*** Opening of Data for this exercise ***
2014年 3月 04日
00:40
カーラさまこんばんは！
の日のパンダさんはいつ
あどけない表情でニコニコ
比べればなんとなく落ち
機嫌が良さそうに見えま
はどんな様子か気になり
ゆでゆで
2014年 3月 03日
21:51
*** Close of Data for this exercise ***
* Description of the task
Retype all the data exactly, line for line.

* Reply to the task
2014年 3月 04日
00:40
カーラさまこんばんは！
の日のパンダさんはいつ
あどけない表情でニコニコ
比べればなんとなく落ち
機嫌が良さそうに見えま
はどんな様子か気になり
ゆでゆで
2014年 3月 03日
21:51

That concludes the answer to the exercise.